Data Start Marker

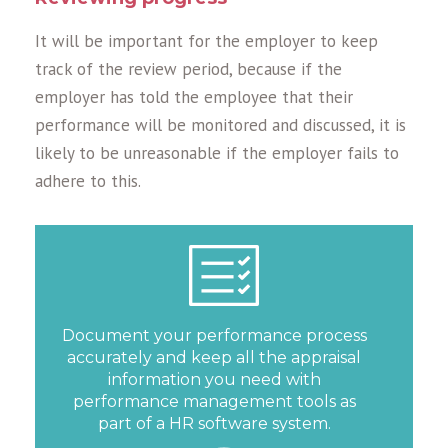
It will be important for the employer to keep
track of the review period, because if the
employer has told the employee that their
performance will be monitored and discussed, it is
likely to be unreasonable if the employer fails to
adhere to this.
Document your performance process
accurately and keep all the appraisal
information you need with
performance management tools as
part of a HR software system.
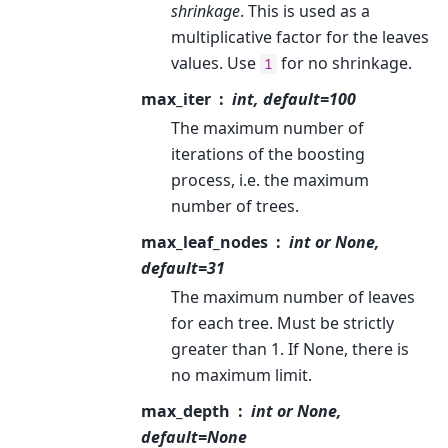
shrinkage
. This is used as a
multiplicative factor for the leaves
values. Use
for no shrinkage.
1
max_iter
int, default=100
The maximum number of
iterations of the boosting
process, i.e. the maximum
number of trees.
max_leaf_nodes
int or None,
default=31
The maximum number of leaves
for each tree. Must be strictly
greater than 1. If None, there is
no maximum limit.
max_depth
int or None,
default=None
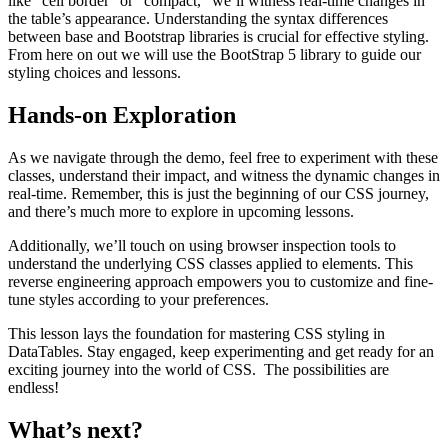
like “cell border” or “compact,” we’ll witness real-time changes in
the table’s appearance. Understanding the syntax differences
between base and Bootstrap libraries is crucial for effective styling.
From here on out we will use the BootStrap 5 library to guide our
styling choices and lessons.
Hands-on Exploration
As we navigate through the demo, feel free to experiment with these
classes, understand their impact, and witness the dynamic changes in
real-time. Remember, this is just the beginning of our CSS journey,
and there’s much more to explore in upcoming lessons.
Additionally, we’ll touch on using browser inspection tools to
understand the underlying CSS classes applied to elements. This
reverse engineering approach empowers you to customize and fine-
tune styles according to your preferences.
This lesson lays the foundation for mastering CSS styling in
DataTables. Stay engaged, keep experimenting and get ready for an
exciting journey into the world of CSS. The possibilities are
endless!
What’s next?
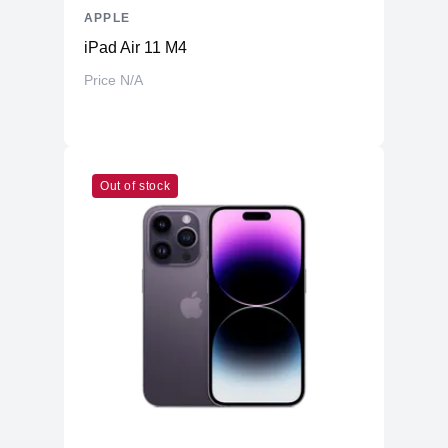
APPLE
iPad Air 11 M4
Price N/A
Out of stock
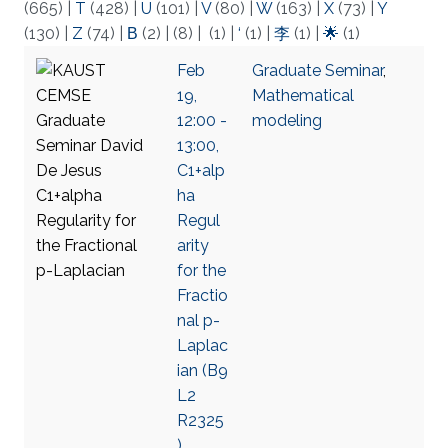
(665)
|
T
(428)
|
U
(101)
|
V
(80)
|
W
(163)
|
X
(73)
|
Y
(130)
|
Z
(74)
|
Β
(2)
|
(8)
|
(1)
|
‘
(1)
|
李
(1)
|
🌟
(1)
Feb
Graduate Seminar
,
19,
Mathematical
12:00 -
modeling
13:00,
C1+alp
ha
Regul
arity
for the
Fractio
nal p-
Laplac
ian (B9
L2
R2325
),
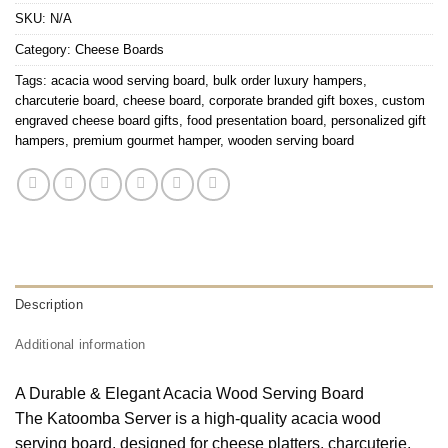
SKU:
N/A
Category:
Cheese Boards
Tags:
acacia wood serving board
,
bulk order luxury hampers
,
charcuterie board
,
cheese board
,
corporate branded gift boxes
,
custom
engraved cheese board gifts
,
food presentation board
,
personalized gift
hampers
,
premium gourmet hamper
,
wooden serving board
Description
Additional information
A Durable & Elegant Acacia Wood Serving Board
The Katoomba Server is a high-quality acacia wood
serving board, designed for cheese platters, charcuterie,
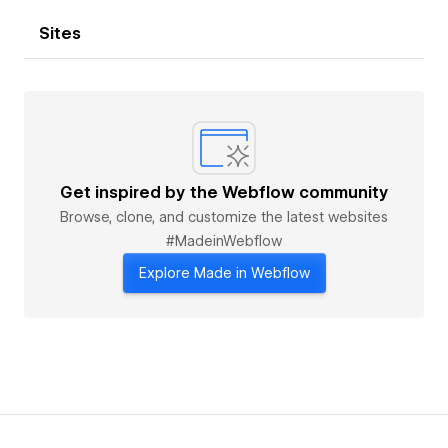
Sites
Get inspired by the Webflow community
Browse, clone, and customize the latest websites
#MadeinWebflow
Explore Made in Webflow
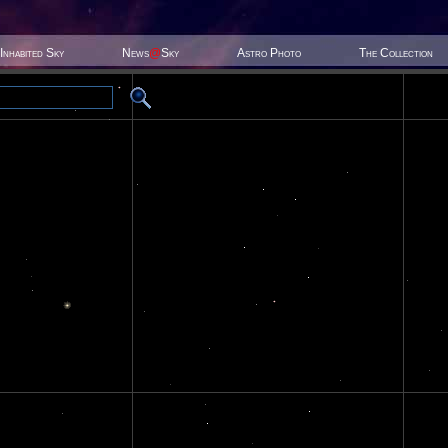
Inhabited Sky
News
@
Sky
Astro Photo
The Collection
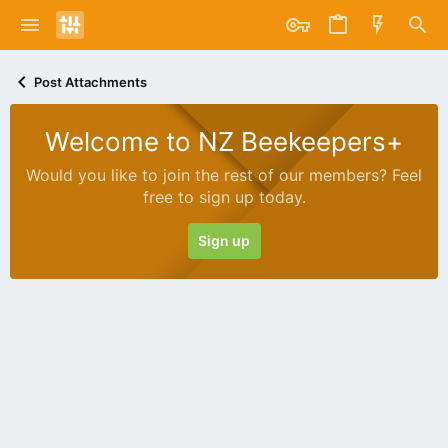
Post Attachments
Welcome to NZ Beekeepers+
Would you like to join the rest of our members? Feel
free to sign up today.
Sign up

Data End Marker

(Exercise instructions) Could you write out the text from all of the material again, substituting "work" for every "performance" and leaving everything else as it is? Include only the text and leave out the pictures.

(Response box)
It will be important for the employer to keep
track of the review period, because if the
employer has told the employee that their
work will be monitored and discussed, it is
likely to be unreasonable if the employer fails to
adhere to this.
Document your work process
accurately and keep all the appraisal
information you need with
work management tools as
part of a HR software system.
shrinkage
. This is used as a
multiplicative factor for the leaves
values. Use
for no shrinkage.
1
max_iter
int, default=100
The maximum number of
iterations of the boosting
process, i.e. the maximum
number of trees.
max_leaf_nodes
int or None,
default=31
The maximum number of leaves
for each tree. Must be strictly
greater than 1. If None, there is
no maximum limit.
max_depth
int or None,
default=None
like “cell border” or “compact,” we’ll witness real-time changes in
the table’s appearance. Understanding the syntax differences
between base and Bootstrap libraries is crucial for effective styling.
From here on out we will use the BootStrap 5 library to guide our
styling choices and lessons.
Hands-on Exploration
As we navigate through the demo, feel free to experiment with these
classes, understand their impact, and witness the dynamic changes in
real-time. Remember, this is just the beginning of our CSS journey,
and there’s much more to explore in upcoming lessons.
Additionally, we’ll touch on using browser inspection tools to
understand the underlying CSS classes applied to elements. This
reverse engineering approach empowers you to customize and fine-
tune styles according to your preferences.
This lesson lays the foundation for mastering CSS styling in
DataTables. Stay engaged, keep experimenting and get ready for an
exciting journey into the world of CSS. The possibilities are
endless!
What’s next?
APPLE
iPad Air 11 M4
Price N/A
Out of stock
(665)
|
T
(428)
|
U
(101)
|
V
(80)
|
W
(163)
|
X
(73)
|
Y
(130)
|
Z
(74)
|
Β
(2)
|
(8)
|
(1)
|
‘
(1)
|
李
(1)
|
🌟
(1)
Feb
Graduate Seminar
,
19,
Mathematical
12:00 -
modeling
13:00,
C1+alp
ha
Regul
arity
for the
Fractio
nal p-
Laplac
ian (B9
L2
R2325
),
SKU:
N/A
Category:
Cheese Boards
Tags:
acacia wood serving board
,
bulk order luxury hampers
,
charcuterie board
,
cheese board
,
corporate branded gift boxes
,
custom
engraved cheese board gifts
,
food presentation board
,
personalized gift
hampers
,
premium gourmet hamper
,
wooden serving board
Description
Additional information
A Durable & Elegant Acacia Wood Serving Board
The Katoomba Server is a high-quality acacia wood
serving board, designed for cheese platters, charcuterie,
Sites
Get inspired by the Webflow community
Browse, clone, and customize the latest websites
#MadeinWebflow
Explore Made in Webflow
Inhabited Sky
News
@
Sky
Astro Photo
The Collection
Post Attachments
Welcome to NZ Beekeepers+
Would you like to join the rest of our members? Feel
free to sign up today.
Sign up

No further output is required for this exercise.